Ein Nährboden vermag nicht zuletzt der Personalmangel im Gesundheitssektor zu sein.
Es kommt beim Praktizieren durch einen „Hochstapler“ zumeist zu verheerenden Unfällen. Diese reichen von leichten bis hin zu schweren Behandlungsfehlern und zu Todesfällen.
Meist erst wenn es zu schwerwiegenden Zwischenfällen kommt, werden Nachforschungen betrieben und es fällt auf, dass die behandelnde Person nie über die ausreichende fachliche Kenntnis besessen hatte.
Strafrechtliche Konsequenzen
Es stellt sich die Frage, welche strafrechtlichen Konsequenzen ein solches Verhalten nach sich ziehen kann.
Juristisch gesehen, existiert das Delikt „Hochstapler“ nicht. Verurteilt wird unter anderem wegen Urkundenfälschung, Missbrauchs von Berufsbezeichnung, Betrugs sowie Körperverletzungs– und Tötungsdelikten.
Gert Postel
Ein besonders bekanntes Beispiel eines „Hochstaplers“ im Bereich der Medizin ist Gert Postel.
Als Postbote gelang es ihm, durch die Fälschung von Promotion und Zeugnissen, sich bis zur Stellung eines leitenden Oberarztes einer Psychiatrie hochzuarbeiten.
Zwischen 1980 und 1997 blieb er unentdeckt. Postel flog letztendlich auf, als er Unterlagen, darunter zwei gefälschte Ausweise, verlor.
Klaus D.
Auch der Fall Klaus D. verdeutlich, wie lange Hochstapler unentdeckt bleiben können. Ihm gelang es sogar ganze 20 Jahre, ohne dass jemand Kenntnis von seinem fehlenden Abschluss erlangte. Der Mann war ursprünglich gelernter Friseur. Mittels gefälschter Unterlagen, welche er sich aus Italien besorgte, arbeitete er als Chefarzt in einer Kinder- und Rehabilitationsklinik.

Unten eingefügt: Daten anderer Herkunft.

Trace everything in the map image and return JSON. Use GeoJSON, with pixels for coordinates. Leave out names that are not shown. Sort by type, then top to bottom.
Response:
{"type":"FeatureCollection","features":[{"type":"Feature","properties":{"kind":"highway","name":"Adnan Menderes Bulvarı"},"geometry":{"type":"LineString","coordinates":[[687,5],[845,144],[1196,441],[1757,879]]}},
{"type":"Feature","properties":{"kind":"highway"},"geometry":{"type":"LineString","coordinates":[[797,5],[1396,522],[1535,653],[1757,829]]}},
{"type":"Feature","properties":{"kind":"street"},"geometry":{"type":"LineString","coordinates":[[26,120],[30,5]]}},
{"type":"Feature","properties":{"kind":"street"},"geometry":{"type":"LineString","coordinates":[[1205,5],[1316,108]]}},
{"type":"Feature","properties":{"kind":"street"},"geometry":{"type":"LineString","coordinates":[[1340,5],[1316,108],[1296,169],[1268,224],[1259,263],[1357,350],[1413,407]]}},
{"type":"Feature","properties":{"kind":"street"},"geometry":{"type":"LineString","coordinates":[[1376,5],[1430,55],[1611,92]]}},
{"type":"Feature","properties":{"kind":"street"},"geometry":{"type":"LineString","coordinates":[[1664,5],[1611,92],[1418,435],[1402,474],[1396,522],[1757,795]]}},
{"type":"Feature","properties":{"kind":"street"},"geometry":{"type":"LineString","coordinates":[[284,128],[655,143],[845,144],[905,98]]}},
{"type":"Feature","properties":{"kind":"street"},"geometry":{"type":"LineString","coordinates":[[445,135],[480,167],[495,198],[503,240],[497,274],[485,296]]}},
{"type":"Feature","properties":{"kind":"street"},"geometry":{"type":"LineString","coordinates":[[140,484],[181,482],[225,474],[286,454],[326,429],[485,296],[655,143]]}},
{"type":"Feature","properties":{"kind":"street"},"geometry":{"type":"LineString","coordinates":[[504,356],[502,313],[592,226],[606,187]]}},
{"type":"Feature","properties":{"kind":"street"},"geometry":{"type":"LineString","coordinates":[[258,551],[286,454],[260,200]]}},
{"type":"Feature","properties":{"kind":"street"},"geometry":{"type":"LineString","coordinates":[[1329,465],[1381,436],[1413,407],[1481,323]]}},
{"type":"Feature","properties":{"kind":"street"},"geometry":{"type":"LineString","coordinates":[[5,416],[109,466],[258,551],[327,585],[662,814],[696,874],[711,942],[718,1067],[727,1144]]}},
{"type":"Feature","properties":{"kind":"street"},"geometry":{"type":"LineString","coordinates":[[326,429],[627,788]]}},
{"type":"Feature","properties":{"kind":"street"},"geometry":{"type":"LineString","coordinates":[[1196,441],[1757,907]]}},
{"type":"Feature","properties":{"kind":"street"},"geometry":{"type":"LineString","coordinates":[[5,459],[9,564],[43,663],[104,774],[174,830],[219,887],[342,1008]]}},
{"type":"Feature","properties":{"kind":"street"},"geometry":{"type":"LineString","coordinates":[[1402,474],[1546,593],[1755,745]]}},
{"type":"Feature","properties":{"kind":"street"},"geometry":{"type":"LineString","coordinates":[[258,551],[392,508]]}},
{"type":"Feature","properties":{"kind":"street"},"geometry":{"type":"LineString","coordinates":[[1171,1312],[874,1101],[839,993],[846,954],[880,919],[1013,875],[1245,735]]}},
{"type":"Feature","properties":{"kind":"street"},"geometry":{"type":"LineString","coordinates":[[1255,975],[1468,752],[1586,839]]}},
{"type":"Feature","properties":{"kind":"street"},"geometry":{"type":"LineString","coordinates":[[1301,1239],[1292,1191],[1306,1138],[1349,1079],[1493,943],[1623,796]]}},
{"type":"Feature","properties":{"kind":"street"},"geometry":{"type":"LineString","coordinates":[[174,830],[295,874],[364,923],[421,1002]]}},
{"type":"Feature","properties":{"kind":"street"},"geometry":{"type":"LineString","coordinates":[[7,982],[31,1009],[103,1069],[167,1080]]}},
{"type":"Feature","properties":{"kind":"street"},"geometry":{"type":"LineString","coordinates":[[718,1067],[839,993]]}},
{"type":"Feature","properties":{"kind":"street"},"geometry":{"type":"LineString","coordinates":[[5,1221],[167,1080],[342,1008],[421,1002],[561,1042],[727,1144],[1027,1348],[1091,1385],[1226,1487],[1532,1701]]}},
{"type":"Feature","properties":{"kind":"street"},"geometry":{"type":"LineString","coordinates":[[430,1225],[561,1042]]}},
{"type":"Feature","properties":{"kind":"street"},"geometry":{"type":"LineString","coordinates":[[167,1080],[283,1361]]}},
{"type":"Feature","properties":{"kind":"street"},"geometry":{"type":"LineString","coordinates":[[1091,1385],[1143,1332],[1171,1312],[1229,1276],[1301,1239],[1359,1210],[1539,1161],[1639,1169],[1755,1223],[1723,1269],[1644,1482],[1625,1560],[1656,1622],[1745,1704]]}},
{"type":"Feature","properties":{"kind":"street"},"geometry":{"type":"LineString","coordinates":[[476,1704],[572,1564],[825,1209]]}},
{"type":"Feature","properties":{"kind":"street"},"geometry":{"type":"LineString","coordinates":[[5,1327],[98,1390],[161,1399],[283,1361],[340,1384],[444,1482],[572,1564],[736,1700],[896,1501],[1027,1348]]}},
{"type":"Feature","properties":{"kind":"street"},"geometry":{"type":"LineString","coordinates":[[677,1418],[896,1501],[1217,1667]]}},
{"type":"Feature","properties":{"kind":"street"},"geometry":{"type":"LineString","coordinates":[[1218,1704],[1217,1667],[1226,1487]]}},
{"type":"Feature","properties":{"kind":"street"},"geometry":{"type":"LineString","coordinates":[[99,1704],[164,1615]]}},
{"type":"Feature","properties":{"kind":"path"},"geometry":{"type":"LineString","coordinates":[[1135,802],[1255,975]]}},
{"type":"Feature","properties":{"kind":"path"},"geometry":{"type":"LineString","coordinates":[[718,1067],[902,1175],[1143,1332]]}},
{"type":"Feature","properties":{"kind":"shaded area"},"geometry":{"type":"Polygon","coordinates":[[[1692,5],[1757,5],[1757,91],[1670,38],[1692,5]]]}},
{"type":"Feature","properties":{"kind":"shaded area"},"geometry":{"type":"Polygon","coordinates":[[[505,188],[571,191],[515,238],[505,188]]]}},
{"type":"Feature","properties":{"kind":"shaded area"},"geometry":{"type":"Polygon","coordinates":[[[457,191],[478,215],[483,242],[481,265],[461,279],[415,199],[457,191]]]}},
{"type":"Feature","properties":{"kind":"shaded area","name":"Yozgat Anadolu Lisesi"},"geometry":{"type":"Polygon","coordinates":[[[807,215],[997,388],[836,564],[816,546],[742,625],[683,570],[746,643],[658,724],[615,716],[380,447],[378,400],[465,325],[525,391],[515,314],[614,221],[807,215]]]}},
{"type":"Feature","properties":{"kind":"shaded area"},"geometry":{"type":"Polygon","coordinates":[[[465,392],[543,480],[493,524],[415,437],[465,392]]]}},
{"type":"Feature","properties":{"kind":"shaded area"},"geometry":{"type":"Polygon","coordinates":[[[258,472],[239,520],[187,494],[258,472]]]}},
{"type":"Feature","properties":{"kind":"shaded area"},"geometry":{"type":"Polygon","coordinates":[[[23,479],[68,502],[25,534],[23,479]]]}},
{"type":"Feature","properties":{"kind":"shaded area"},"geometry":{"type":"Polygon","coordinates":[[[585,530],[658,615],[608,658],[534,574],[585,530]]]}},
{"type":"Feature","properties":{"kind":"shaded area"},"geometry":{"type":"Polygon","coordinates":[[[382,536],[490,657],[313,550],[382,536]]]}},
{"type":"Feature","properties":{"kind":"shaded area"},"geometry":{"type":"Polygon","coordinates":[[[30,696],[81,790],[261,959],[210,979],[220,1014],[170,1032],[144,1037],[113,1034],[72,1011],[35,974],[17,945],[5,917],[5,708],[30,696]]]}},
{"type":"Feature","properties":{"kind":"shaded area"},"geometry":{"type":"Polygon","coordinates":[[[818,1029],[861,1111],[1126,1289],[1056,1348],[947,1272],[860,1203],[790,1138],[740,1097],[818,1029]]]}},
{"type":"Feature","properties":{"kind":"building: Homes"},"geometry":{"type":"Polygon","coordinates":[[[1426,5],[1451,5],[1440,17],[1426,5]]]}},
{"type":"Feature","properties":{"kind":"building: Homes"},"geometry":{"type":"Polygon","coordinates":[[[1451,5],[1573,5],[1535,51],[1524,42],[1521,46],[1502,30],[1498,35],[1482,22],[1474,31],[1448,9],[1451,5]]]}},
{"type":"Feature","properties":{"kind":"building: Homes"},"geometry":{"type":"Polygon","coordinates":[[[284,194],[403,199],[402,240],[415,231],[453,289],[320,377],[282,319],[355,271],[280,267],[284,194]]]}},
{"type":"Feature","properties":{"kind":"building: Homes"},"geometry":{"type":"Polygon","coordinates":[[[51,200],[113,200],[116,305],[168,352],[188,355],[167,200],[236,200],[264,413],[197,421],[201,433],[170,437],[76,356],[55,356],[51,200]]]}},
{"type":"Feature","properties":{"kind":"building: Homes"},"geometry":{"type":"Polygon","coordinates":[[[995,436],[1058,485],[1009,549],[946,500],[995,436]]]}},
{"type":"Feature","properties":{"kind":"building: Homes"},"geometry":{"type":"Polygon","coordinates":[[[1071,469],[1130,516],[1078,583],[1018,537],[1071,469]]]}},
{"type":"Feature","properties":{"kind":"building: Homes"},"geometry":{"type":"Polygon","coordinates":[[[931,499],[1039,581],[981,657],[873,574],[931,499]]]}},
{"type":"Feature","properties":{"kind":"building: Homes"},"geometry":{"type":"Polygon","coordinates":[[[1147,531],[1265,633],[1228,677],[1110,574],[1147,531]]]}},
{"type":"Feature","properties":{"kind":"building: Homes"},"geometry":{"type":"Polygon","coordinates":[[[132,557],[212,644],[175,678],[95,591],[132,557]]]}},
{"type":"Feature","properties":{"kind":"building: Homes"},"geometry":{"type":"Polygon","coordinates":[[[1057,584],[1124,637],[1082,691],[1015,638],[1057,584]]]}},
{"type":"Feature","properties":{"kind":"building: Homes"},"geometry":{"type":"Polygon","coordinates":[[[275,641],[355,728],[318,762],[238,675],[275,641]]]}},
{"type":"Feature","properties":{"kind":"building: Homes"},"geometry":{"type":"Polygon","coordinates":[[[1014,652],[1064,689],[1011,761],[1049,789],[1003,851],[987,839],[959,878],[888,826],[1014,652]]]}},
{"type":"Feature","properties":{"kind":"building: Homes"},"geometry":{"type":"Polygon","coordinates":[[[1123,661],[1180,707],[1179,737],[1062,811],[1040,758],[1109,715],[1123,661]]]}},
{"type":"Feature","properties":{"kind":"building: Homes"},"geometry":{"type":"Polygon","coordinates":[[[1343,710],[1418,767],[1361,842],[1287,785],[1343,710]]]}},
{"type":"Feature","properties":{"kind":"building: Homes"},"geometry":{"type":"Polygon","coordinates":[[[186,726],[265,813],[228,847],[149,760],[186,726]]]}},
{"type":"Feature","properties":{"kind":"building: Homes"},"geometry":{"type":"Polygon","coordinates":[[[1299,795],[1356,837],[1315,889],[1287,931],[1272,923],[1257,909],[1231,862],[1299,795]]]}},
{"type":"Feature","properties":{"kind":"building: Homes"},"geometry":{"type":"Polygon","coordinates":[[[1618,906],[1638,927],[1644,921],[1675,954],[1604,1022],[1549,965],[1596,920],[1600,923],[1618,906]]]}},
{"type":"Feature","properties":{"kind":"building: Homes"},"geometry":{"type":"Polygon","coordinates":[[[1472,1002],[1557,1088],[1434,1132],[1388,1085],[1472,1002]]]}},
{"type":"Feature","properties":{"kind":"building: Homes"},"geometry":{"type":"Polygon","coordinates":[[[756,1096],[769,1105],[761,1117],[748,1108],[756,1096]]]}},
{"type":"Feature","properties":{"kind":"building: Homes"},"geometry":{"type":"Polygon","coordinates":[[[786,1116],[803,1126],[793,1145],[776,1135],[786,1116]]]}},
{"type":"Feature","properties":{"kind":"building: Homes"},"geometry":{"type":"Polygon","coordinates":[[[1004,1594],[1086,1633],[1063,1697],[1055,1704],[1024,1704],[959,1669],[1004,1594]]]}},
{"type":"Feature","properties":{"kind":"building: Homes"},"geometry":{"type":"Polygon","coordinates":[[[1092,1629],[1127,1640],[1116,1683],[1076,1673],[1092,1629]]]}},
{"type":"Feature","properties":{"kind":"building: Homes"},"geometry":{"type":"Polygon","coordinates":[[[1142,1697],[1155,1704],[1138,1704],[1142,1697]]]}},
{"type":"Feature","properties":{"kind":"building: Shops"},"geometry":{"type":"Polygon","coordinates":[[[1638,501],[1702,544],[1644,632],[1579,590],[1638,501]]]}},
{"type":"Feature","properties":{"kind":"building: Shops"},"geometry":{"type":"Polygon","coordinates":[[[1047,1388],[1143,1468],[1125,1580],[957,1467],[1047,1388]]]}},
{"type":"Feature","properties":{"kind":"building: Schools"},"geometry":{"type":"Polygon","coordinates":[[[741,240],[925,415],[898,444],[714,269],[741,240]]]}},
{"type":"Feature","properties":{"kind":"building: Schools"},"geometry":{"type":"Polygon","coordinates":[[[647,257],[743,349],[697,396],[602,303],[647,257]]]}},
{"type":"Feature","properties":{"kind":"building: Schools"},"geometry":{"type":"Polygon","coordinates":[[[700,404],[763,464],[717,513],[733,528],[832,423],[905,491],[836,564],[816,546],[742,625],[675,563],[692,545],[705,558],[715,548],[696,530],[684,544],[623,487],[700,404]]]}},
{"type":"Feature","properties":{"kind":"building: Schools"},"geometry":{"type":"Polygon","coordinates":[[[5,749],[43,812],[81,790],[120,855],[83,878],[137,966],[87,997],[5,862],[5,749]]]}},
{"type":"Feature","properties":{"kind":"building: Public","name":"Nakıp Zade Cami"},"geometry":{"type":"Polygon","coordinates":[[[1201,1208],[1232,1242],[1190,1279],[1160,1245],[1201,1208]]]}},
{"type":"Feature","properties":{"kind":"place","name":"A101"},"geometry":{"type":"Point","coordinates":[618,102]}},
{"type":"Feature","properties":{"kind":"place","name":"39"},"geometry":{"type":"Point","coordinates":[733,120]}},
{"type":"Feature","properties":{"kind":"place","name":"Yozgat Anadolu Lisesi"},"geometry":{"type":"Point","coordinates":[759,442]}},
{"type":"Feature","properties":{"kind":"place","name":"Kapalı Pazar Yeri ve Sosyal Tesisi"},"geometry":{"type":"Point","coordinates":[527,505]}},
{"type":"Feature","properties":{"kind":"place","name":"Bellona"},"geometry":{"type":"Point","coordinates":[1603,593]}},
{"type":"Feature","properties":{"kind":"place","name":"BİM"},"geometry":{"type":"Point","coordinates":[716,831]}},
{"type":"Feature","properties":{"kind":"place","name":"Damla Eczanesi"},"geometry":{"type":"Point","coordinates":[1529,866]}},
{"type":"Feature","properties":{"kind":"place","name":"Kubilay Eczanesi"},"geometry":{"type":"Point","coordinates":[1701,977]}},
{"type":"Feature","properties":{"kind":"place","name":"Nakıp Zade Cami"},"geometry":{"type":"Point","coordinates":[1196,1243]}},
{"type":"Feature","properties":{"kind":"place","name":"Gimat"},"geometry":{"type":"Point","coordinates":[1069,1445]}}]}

Obwohl er in seinem Lebenslauf kein abgeschlossenes Abitur angab, wurden die Behörden auf ihn nicht aufmerksam und verliehen ihm einen Doktortitel.
Thomas Salme
Ein weiteres Beispiel stammt aus der Luftfahrt: Mehr als 13 Jahren gelang es Thomas Salme, unbemerkt als Pilot bei verschiedenen Airlines tätig zu sein, obwohl er keine Pilotenlizenz besaß. Das Fliegen lernte er in einem Flugsimulator. Durch eine gefälschte Ausweisnummer sowie durch falsche Papiere erschlich sich Salme den Platz im Cockpit. Als sein Betrug aufflog, wurde er von einem niederländischen Gericht zu einer Geldstrafe von 2000 Euro und einem 12-monatigen Flugverbot verurteilt.
Matthias G.
Auch im juristischen Bereich schaffen es Menschen, ohne die erforderlichen Abschlüsse und beruflichen Qualifikationen in hohe, gut bezahlte Positionen zu gelangen. Diese Stellen gehen meist mit sehr viel Verantwortung einher – umso schlimmer, wenn die erforderliche Expertise fehlt.
Matthias G. aus München arbeitete vier Jahre lang als Jurist für Großkanzleien und andere Unternehmen.
Er studierte zuvor sechs Semester Rechtswissenschaften an der Universität in München. Er bestand die Klausuren nicht und wurde daraufhin exmatrikuliert.
Er entschied sich dazu, die Zeugnisse des ersten und zweiten Staatsexamens am Computer mittels eines einfachem Schreibprogrammes zu erstellen.
Mit seinen zwei gefälschten Prädikatsexamina ebnete er sich den Weg in Kanzleien in denen die Einstiegsgehälter nicht selten an einer Marke von 100.000 € kratzen.
Obwohl seine Fälschungen Rechtschreibfehler aufwiesen, fiel sein Betrug zunächst nicht auf- Erst vier Jahre später, als er sich auf eine neue Stelle bewarb, kam sein Schwindel zum Vorschein.
Bei dem Prüfungsdatum des zweiten Examens, welches er auf seinem gefälschten Zeugnis eintrug, handelte es sich um einen Feiertag.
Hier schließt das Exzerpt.